Many dog owners are in constant fear for their pet's safety, especially when the dog spends a lot of its time outdoors. The fear of the dog running away. The fear of the dog getting hit by a car. Perhaps even the fear of the dog lashing out at neighboring pets or people. Traditional methods for securing the dog in a yard are numerous — from yard tie-outs to crates to fences. There is, however, an alternative some homeowners are utilizing that keep their dogs safe while maintaining the value of their home. And though it may seem like magic, underground dog fencing is becoming increasingly popular in many parts of the country.

An Alternative to Traditional Fencing

"In so many communities, traditional fencing is not allowed," dog trainer Amy Robinson, CPDT-KA says. "Underground fencing keeps the dog on the lawn and free to amble around, chase a ball, and interact with family all within the boundary."

Although this kind of freedom does not take the place of leash walks, it sure comes in handy on a rainy day or if the dog needs a quick relief stroll before he is left alone in the house. Invisible fencing can also be a valuable tool to teach a dog self-control. Imagine that the neighbor's children are skateboarding past the house. Dogs can be attracted to this movement and want to chase. Dog owners can combine commands like 'Leave it' with the reinforcement of the invisible fence without having to use a leash.

Training Your Dog to Use an Invisible Fence

Some underground fence companies may offer training as part of a package, while others do not. What is important is that you dog undergo training before using the underground fence.
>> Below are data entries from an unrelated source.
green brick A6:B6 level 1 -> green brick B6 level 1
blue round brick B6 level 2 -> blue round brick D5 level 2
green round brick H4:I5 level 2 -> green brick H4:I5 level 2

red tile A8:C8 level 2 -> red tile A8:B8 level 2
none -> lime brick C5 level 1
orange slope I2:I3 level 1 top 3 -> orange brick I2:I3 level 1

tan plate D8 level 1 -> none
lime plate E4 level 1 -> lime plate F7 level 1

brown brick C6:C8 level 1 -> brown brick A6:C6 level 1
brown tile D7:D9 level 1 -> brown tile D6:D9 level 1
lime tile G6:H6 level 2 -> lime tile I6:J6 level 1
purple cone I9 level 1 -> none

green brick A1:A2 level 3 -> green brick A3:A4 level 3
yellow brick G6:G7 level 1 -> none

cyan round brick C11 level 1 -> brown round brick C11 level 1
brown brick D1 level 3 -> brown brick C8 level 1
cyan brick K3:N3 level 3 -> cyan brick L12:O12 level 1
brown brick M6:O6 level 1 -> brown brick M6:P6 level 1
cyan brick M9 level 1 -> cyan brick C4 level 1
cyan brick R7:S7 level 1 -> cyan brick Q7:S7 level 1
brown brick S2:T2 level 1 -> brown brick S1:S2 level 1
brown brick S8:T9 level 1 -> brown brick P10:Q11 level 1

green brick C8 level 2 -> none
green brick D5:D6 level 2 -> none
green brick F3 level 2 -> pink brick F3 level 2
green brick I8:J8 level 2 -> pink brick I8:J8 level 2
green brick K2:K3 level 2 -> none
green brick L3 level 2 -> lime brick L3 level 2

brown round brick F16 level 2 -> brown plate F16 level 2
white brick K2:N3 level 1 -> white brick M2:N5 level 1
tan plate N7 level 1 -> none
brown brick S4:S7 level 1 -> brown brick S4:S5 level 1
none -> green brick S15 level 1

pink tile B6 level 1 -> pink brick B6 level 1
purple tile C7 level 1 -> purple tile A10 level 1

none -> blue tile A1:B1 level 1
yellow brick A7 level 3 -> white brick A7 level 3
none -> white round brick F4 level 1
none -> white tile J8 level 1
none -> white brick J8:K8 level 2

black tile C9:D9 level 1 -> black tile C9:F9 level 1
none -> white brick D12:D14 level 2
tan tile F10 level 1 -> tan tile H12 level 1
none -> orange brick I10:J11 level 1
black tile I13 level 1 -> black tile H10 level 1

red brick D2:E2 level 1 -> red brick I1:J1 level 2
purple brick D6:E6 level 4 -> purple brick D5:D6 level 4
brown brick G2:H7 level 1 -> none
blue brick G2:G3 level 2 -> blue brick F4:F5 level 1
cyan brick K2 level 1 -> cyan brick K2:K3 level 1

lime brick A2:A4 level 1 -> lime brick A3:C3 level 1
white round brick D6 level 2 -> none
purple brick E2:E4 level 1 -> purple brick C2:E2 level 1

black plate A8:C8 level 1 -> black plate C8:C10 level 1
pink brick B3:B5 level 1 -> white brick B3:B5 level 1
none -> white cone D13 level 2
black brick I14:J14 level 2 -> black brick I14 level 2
This will ensure that your dog understands the invisible boundaries.

Training sessions can be completed in as little as one to two weeks and can last as few as ten minutes. The dog trainer will typically start with some basic commands, such as "backup", and eventually progress to the point where auditory cues can represent the commands. If required, further stimulation may be used to prevent the dog from crossing the invisible barrier. Also, Robinson recommends that you never leave a dog unattended in the front yard, even if the invisible fence is active.

Many homeowners are making the choice of underground fencing. Consult your veterinarian or trainer if underground fencing is a good option for your dog and home.